(TEKS BACAAN):
-=-=-

Banyak Negara Terapkan Aturan Penggunaan ABS bagi Sepeda Motor, Indonesia Diminta Segera Buat Regulasi

4 days ago 13

INFO NASIONAL - Penggunaan sepeda motor di Indonesia tercatat mencapai 130 juta unit pada 2024 atau meningkat sekitar 20 persen dalam empat tahun terakhir. Namun, tingginya penggunaan sepeda motor ini belum dibarengi dengan regulasi dari pemerintah terkait fitur keselamatan.

Sebab, Data Korps Lalu Lintas Kepolisian Republik Indonesia (Korlantas Polri) menyebut pada 2024, kecelakaan lalu lintas paling banyak terjadi melibatkan sepeda motor, dengan 76,42 persen dari total kendaraan yang terlibat, atau sekitar 552.155 unit.

Scroll ke bawah untuk melanjutkan membaca

Salah satu fitur keselamatan yang perlu ada di sepeda motor adalah anti-lock braking system (ABS) sebagai salah satu fitur keselamatan. Saat ini, di Indonesia, rem dengan sistem ABS sudah ada pada motor baru berkubikasi 250 cc ke atas. Namun, mayoritas motor dan skuter di Indonesia memiliki kubikasi 150 cc ke bawah. 

Beberapa negara telah mewajibkan penggunaan fitur ABS, seperti India, negara dengan pengguna motor terbesar di dunia tersebut, pada Januari 2026 akan mewajibkan fitur anti-lock braking system (ABS) pada semua kendaraan baru roda dua, termasuk scooter dan juga sepeda motor. Beberapa negara Asia Tenggara juga telah memiliki aturan keselamatan dengan penggunaan ABS. Seperti, Thailand, yang telah mewajibkan pemasangan rem ABS untuk semua model motor baru berkapasitas di atas 125 cc pada 2024.

Malaysia pun menerapkan kebijakan penggunaan ABS bagi motor berkapasitas 150 cc ke atas sejak 1 Januari 2025. Di Singapura per 1 April 2027 sepeda motor wajib dilengkapi sistem rem ABS.

"Jadi di beberapa negara sepeda motor di atas 125 cc sudah menggunakan ABS. Sistem ABS ini penting, karena untuk membantu kita mengendalikan kendaraan kita khususnya pada saat kondisi basah atau musim hujan saat ini," kata Pengamat Transportasi ITB Sony Sulaksono Wibowo.

Menurut Sony, banyak kesalahpahaman di masyarakat yang melihat bahwa fitur keselamatan adalah kemewahan. Karena itu, Sony melanjutkan diperlukan edukasi bahwa fitur keselamatan itu harus ada dalam setiap kendaraan sesuai karakteristiknya.

-=-=-

(DATA TERCATAT):
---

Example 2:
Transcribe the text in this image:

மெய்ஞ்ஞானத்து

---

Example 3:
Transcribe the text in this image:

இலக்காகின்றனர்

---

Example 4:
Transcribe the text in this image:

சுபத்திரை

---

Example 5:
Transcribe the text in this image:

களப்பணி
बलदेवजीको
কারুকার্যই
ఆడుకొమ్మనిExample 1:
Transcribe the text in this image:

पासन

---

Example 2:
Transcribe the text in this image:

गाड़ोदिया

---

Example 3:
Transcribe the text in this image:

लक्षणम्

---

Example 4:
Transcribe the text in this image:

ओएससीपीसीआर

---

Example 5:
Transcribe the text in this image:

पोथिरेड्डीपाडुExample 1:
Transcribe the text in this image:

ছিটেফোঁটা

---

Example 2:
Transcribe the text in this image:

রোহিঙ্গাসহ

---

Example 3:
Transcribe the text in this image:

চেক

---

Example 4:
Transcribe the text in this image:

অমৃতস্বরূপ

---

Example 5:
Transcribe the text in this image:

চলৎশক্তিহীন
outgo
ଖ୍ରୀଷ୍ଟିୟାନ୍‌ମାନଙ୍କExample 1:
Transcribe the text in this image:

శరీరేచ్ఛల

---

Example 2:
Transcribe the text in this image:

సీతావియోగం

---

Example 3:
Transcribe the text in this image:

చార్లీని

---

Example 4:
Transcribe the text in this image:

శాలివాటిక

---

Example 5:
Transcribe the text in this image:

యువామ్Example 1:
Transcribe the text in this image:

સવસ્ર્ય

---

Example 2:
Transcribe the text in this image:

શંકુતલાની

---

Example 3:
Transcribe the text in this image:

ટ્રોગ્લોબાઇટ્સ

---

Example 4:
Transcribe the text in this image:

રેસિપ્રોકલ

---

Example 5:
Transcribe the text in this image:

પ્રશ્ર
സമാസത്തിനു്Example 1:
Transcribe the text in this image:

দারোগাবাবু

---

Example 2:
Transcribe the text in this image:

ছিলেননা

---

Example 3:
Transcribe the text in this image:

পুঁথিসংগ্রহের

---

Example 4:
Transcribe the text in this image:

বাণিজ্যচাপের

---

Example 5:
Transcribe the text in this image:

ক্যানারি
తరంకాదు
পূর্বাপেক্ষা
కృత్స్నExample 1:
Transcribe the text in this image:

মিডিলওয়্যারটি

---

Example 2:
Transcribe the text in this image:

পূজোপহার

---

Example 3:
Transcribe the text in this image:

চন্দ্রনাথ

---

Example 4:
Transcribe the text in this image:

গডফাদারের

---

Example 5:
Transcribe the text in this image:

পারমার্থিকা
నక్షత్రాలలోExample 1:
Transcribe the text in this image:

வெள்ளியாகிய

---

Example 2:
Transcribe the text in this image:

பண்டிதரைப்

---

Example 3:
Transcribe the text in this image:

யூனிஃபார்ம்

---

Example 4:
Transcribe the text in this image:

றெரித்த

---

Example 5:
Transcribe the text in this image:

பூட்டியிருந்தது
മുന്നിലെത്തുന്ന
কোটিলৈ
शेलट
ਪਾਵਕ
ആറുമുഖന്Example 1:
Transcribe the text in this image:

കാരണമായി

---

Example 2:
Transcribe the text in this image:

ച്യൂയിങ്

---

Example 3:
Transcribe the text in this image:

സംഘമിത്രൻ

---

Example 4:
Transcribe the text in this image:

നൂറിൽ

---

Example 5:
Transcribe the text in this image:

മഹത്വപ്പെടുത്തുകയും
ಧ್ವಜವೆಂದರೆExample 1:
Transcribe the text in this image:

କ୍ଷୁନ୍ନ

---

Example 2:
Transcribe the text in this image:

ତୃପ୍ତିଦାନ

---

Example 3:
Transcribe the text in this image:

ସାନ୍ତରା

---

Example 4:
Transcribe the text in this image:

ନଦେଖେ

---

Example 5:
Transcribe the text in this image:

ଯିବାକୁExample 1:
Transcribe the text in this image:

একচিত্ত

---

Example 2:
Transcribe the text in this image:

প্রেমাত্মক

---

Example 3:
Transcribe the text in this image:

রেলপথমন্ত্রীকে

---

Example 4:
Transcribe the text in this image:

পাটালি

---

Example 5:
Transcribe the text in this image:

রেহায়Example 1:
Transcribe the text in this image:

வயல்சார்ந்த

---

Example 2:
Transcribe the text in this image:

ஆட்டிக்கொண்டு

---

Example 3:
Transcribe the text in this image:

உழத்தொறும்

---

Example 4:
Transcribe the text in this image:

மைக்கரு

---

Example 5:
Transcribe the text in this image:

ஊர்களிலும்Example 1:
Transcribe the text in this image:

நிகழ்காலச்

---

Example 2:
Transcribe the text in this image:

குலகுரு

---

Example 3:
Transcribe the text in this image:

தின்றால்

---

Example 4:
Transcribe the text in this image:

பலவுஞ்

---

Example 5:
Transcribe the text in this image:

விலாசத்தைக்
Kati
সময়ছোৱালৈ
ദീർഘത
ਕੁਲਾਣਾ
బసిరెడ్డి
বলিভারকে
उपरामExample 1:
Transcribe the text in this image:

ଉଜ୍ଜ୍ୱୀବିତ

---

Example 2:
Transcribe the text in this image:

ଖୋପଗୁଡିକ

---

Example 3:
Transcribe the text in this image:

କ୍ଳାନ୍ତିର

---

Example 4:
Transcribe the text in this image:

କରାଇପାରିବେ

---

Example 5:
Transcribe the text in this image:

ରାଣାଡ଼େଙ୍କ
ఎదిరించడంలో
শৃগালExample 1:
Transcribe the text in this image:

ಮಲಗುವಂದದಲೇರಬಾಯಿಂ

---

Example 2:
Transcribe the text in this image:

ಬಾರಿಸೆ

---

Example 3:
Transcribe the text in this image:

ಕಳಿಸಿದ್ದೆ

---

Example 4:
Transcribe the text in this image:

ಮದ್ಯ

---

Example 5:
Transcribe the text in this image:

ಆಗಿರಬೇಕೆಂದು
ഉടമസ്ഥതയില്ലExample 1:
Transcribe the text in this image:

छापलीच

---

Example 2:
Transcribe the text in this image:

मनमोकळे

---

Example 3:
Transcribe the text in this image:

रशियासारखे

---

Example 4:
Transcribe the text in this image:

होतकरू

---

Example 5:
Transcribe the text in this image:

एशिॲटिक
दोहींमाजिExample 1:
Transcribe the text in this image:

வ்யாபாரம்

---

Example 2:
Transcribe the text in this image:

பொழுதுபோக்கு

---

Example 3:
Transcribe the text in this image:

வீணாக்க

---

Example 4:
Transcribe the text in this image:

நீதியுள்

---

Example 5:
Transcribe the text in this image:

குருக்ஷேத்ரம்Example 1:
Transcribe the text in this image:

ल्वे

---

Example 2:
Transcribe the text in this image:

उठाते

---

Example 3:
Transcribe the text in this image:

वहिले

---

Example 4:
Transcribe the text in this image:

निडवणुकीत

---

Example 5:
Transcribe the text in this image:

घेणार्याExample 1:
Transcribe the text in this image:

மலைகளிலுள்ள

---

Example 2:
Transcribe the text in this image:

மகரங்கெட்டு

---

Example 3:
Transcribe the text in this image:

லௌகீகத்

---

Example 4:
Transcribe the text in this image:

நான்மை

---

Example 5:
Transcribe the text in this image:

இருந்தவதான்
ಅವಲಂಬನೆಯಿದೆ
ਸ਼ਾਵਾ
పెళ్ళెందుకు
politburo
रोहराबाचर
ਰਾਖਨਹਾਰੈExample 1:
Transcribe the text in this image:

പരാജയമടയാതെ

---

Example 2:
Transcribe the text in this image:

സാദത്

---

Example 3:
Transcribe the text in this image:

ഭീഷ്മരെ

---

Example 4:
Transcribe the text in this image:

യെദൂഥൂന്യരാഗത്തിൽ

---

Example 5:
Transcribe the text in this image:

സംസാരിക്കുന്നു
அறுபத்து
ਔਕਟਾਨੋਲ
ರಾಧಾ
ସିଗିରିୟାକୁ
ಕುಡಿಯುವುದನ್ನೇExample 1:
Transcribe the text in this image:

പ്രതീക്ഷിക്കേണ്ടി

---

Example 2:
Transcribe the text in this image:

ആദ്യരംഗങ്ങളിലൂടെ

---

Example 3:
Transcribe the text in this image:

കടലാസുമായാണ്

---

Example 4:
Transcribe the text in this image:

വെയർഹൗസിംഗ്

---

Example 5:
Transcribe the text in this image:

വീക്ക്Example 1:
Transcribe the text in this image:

-=-=-

(TUGAS ANDA):
A. Ubah paragraf yang diawali "Beberapa negara telah mewajibkan" dalam artikel tentang ABS sepeda motor di atas menjadi daftar singkat yang memuat fakta pokoknya.
B. Menurut data Korlantas Polri yang dikutip dalam artikel tentang ABS sepeda motor, berapa persen sepeda motor dari total kendaraan yang terlibat kecelakaan lalu lintas pada 2024?
C. Lanjutkan artikel tentang ABS sepeda motor di atas, mulai setelah kalimat terakhirnya.

(JAWABAN TIAP TUGAS):
A.
Negara yang mewajibkan ABS:
- India: negara dengan pengguna motor terbesar di dunia ini mewajibkan ABS pada semua kendaraan baru roda dua, termasuk skuter dan sepeda motor, mulai Januari 2026.
- Thailand: sejak 2024 mewajibkan rem ABS untuk semua model motor baru berkapasitas di atas 125 cc.
- Beberapa negara Asia Tenggara lain juga sudah memiliki aturan keselamatan terkait penggunaan ABS.

B. 76,42 persen, atau sekitar 552.155 unit.

C.
"Ini harusnya yang diedukasi oleh pemerintah. Pemerintah memagari dengan regulasi dan mengedukasi masyarakat terkait dengan itu. Nah, dibutuhkan regulasi pemerintah untuk mendorong semua sepeda motor itu memiliki ABS, jadi tidak memberikan opsi ini boleh ber-ABS atau ini tidak, tapi langsung gitu, kalau pemerintah hadir untuk keselamatan," ujarnya.

Wakil Ketua Road Safety Association Ahmad Safrudin, mengatakan Indonesia memiliki pabrikan sepeda motor yang dalam konteks adopsi teknologi lebih tertinggal. "Regulasinya diubah, jadi regulasi di tingkat supply. Mau tidak mau di level regulasi yang harus diatur di sana dan sifatnya kalau masyarakat kan diberikan, artinya yang ada di pasar itu yang dibeli. Konteks ini menjadi penting sebagai dorongan pemerintah, sehingga kendaraan yang ada di pasar itu safety untuk pengendara," kata Ahmad.

Apalagi, penelitian ekstensif di beberapa negara Eropa secara konsisten menunjukkan bahwa sistem rem Anti-lock Braking System (ABS) pada sepeda motor sangat efektif dalam mengurangi angka kecelakaan, terutama yang parah dan fatal. Hasil penelitian ini memberikan bukti ilmiah yang kuat untuk mendukung penerapan ABS secara wajib.

Infografik mengenai legislasi teknologi keselamatan kendaraan roda dua di sejumlah negara, yang menunjukkan penerapan dan rencana kewajiban penggunaan sistem pengereman seperti ABS dan CBS berdasarkan kapasitas mesin, data per Juli 2024. Dok. TEMPO

Sejalan dengan temuan ini, Uni Eropa telah memberlakukan peraturan yang mewajibkan semua sepeda motor baru dengan mesin di atas 125 cc untuk dilengkapi dengan ABS sebagai standar sejak 2016.

Menurut Ahmad, dari sisi harga jika dibandingkan dengan sepeda motor 125 cc di Vietnam atau India yang sudah memiliki fitur ABS, sesungguhnya harga sepeda motor 125 cc di Indonesia relatif lebih mahal. “Jadi dalam konteks jika disisipkan teknologi ABS yang aman seperti ini, relatif tidak mendongkrak harga. Kami sudah kaji itu, artinya masih ada peluang kalau pemerintah lebih tegas bicara dengan pabrikan sepeda motor kemudian dihitung cost of structure, itu masih bisa sebenarnya. Apalagi salah satu merek menyatakan tidak masalah dengan penambahan ABS ini, karena tidak berpengaruh terhadap harga jual,” kata dia.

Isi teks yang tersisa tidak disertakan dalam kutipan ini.